= Le Moulin Poetry Society =

Literary society in Taiwan, founded 1933

Le Moulin Poetry Society (Chinese: 風車詩社) was the first literary society in the Japanese rule period to advocate surrealism in Taiwan. It was established in October 1933 in Tainan, Taiwan, by poets such as Yang Chih-chang (楊熾昌). Regarding the origin of the name Le Moulin (“windmill”), Yang Chih-chang pointed out several explanations: first, the admiration for the windmill scenery in the Saline Land they often visited; second, the influence of the French theater "Le Moulin”; third, the belief that the Taiwanese poetry field needed to bring in new air and establish a new atmosphere.

The writing styles of the members of Le Moulin Poetry Society varied, but many of them had experiences studying in Japan during a time when the modernist poetry movement in Japan was flourishing. Consequently, they were greatly influenced. For example, Yang Chih-chang advocated that poetry is the embodiment of intellect and focused on creating surreal images with local characteristics. Another member of the poetry society, Li Chang-jui (李張瑞), was influenced by the styles of French poets Jean Cocteau and Paul Valéry. His works had a light rhythm and experimented with various poetic forms.
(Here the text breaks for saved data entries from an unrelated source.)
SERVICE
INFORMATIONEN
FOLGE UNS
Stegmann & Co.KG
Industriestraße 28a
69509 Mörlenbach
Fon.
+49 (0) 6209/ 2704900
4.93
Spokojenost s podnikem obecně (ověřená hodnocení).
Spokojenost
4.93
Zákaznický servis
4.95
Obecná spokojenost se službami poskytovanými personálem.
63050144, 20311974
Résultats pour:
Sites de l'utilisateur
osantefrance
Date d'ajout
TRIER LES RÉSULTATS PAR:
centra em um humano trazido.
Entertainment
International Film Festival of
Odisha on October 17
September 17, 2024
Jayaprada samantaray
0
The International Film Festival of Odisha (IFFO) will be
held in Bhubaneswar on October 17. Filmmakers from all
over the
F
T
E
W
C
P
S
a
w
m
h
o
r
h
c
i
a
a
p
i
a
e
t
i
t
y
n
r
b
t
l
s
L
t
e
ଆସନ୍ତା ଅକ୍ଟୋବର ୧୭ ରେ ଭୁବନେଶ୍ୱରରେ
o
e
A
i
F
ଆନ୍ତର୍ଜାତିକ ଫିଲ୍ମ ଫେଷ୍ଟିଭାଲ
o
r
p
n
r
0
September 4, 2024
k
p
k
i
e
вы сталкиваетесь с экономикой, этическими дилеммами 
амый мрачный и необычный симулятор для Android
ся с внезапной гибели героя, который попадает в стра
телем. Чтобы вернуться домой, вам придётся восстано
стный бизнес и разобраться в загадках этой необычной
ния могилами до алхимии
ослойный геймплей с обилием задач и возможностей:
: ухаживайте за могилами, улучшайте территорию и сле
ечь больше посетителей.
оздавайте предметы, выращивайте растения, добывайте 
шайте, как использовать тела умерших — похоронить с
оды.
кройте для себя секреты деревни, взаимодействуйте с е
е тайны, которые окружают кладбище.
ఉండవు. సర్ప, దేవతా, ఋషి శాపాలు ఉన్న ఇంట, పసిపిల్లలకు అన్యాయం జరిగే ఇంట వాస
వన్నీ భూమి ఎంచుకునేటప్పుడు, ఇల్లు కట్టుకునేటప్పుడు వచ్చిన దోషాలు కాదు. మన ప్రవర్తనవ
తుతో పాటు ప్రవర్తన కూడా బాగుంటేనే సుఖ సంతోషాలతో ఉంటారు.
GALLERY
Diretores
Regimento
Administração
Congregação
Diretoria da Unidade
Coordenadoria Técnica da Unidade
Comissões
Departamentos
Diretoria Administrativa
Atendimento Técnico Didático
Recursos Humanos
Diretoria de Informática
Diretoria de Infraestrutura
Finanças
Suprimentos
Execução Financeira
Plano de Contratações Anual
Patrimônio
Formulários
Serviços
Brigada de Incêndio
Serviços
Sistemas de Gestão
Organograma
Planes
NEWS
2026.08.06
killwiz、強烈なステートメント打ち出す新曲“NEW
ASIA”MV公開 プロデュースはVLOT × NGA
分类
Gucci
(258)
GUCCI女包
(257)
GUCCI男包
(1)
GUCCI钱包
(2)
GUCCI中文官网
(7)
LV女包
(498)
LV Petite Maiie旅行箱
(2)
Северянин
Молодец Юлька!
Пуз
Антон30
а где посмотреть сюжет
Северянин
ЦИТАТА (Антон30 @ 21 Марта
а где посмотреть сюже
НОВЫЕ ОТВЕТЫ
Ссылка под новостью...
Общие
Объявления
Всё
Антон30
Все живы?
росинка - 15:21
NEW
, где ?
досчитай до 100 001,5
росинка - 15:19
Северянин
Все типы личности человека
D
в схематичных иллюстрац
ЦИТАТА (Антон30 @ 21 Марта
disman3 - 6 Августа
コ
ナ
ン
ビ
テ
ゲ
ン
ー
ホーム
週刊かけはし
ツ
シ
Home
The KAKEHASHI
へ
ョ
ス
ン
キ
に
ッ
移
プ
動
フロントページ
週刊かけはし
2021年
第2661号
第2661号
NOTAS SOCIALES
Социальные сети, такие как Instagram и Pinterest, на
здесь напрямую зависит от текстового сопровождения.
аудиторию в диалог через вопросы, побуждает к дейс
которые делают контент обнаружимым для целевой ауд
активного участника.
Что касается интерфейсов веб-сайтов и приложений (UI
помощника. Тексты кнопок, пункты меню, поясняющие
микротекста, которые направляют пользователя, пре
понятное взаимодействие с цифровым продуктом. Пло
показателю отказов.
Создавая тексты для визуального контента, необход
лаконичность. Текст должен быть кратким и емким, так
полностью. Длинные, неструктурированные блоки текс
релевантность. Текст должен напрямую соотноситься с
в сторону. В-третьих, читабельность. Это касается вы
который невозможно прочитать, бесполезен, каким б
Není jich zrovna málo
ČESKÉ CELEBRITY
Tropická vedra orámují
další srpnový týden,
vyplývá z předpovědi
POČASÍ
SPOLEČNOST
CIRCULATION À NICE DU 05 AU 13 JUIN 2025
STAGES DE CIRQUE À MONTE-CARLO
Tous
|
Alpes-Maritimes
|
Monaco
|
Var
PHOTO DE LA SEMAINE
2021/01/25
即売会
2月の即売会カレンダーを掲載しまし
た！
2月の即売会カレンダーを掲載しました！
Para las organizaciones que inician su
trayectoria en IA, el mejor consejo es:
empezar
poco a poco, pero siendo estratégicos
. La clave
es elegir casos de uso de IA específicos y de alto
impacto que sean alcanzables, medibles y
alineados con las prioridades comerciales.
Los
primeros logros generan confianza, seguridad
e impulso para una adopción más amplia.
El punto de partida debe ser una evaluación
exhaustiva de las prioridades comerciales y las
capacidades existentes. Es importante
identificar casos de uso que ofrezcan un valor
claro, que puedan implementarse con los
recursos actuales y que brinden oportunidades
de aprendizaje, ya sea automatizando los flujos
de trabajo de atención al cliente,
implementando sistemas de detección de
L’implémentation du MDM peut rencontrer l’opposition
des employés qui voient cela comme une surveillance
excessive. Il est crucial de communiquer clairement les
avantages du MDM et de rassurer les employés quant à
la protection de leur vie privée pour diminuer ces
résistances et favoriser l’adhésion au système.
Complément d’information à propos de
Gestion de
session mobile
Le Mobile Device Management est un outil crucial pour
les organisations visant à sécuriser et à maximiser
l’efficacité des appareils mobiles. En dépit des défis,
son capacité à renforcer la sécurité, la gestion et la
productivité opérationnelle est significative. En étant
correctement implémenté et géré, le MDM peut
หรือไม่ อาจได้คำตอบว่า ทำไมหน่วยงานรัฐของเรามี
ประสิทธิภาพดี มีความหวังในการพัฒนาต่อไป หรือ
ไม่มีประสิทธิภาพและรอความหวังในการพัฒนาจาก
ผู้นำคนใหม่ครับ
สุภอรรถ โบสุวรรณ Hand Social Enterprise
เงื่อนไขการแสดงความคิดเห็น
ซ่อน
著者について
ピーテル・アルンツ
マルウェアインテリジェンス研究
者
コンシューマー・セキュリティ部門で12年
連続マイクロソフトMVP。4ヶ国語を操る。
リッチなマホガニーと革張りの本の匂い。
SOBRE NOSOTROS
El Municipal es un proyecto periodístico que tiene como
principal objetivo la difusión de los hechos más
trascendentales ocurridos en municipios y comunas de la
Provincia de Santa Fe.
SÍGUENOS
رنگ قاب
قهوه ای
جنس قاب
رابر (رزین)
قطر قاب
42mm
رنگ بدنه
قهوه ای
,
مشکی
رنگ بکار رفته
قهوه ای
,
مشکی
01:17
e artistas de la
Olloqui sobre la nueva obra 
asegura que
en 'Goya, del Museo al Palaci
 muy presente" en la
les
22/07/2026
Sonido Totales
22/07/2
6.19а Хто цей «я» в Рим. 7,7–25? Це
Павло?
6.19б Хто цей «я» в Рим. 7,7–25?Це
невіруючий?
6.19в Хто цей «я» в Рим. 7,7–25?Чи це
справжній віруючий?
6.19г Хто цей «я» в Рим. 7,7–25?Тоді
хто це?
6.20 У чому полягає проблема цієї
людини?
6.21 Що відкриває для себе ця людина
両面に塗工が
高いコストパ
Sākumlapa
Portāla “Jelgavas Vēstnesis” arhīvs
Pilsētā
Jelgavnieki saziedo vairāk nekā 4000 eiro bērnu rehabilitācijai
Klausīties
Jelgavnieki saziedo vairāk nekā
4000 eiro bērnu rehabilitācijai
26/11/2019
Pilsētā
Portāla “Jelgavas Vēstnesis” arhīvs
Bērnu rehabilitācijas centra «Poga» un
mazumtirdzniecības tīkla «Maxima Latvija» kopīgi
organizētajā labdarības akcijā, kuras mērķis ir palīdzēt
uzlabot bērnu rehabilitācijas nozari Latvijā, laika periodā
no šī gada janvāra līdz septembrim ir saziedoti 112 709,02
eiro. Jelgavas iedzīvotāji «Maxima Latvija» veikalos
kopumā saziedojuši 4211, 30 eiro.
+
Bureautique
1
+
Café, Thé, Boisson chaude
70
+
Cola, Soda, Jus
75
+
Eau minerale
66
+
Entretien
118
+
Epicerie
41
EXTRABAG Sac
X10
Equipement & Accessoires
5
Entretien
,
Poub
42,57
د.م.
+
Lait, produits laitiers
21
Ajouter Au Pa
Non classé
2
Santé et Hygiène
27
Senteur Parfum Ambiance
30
The poetry society published the literary magazine Le Moulin in October 1933. It was an irregular publication, with 75 copies printed per issue. The content included poems, short stories, essays, and other works by the society members. The magazine had a total of four issues until December 1934. The story of this poetry society and its members was adapted into a documentary titled Le Moulin (日曜日式散步者). No. 26 of Taiwan Literature: English Translation Series (2010) is a special issue dedicated to Yang Chih-chang and Le Moulin poetry society.